BMW 123d

Rear-wheel-drive handling could be trump card in this shoot-out

  • Unlike the TT, the 1-Series has room for two adults in the back; with its rear-wheel-drive set-up, the BMW is the more entertaining choice in this test.
  • dashboard isn’t as well laid out or attractive as the TT’s; stiff suspension fidgets over rough surfaces.

The dictionary definition of a coupé is a car “with a fixed roof, two doors and usually a sloping back”. It’s a meaning that could do with updating, because traditional coupés in the style of the TT have to compete with a raft of new opposition.

What separates coupés from lesser models is the fact they look good and should make you feel great. And unfortunately, the 1-Series Coupé doesn’t have the same sense of individuality as its rival in this test. Rather, it aims to score with its sharp driving experience and a wide range of petrol and diesel engines.

From the front it retains the familiar face of all 1-Series models, while in profile the longer body resembles the two-door 3-Series. M Sport trim brings more aggressive bumpers and side skirts, but as an overall package the BMW still looks ungainly from some angles.

The trade-off for this is that the 1-Series Coupé retains much of the practicality of the hatchback. Unlike the TT’s, the rear seats can accommodate adults. And as the two-door BMW is 133mm longer than the hatch at 4,360mm, it offers a 370-litre load area – 40 litres bigger – and still comes with folding rear seats. So even though it has a much narrower boot opening, the 1-Series is the more versatile choice.

What the BMW can’t match is the Audi’s cabin design. The dash doesn’t feel as upmarket as its rival’s, even though the M Sport model gets a thick-rimmed steering wheel, chunky gearlever and metal-effect trim. While the 1-Series has a low-slung driving position, it isn’t especially cosseting, and looks too similar to the rest of the range.

The real highlight of the 123d is its engine. It’s based on the 120d’s 2.0-litre, but has twin turbos, and delivers gutsy performance. The smaller turbo works at low revs, while the bigger one responds higher in the range, so there’s no lag or hesitation anywhere in the powerband.

As a result, the 123d feels far more responsive in-gear than the TT. The 1,495kg BMW is 125kg heavier, which holds it back – it’s only slightly ahead in the benchmark 0-60mph sprint – but the instant acceleration in real-world conditions makes the 1-Series stand out.

It’s just a pity that it doesn’t have a sound to match. While the 123d unit is smooth enough, under acceleration the Audi has a more pleasing note, while at idle the BMW is a bit clattery.

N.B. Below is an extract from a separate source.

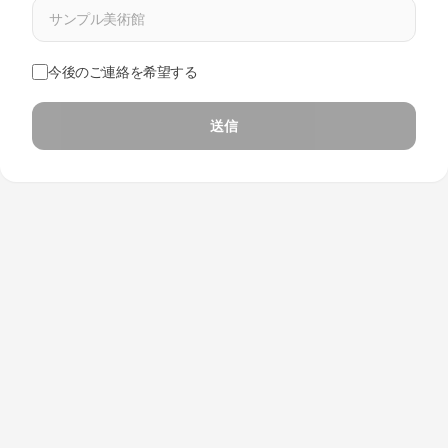
今後のご連絡を希望する
送信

Overall refinement is acceptable, thanks in part to improved run-flat tyre technology. The latest rubber has improved the 1-Series’ low-speed ride, and on the motorway tyre noise is also reduced. Nevertheless, the 123d’s suspension isn’t especially supple, and on rough surfaces the Coupé gets pitched about. It’s simply not as composed as the TT with its magnetic dampers.

Unfortunately, this lack of composure takes away some of your faith in the BMW’s rear-wheel-drive chassis. Although the 123d has the more communicative and weighty steering of the two cars, body movement is a bigger issue, and so it doesn’t inspire as much confidence on the entry to a corner as the Audi.

With an identical price, the BMW seems to represent fine value for money when you consider its greater practicality and more usable performance. But the TT has the advantage when it comes to residuals – although the key for many buyers will be which model is more desirable.


Price: £26,350Model tested: BMW 123d M Sport CoupéChart position: 2WHY: It’s identically priced to the TT, but the BMW has a more powerful twin-turbocharged engine and a roomier interior.


During its time on test, the twin-turbocharged BMW returned 35mpg exactly. We had expected more considering it features stop-start and brake regeneration.


The 123d is set to retain 48.4 per cent of its value after three years and 36,000 miles – a disappointing figure compared to the Audi’s. That means it will be worth £10,303.


Buyers can specify the great-value fixed-price package. Three years’ servicing costs only £415, although full maintenance and five-year deals are available.


Despite featuring BMW’s stop-start technology, the 123d puts out 138g/km of CO2. That’s only 1g/km less than the TT. Both cars face an annual road tax bill of £120.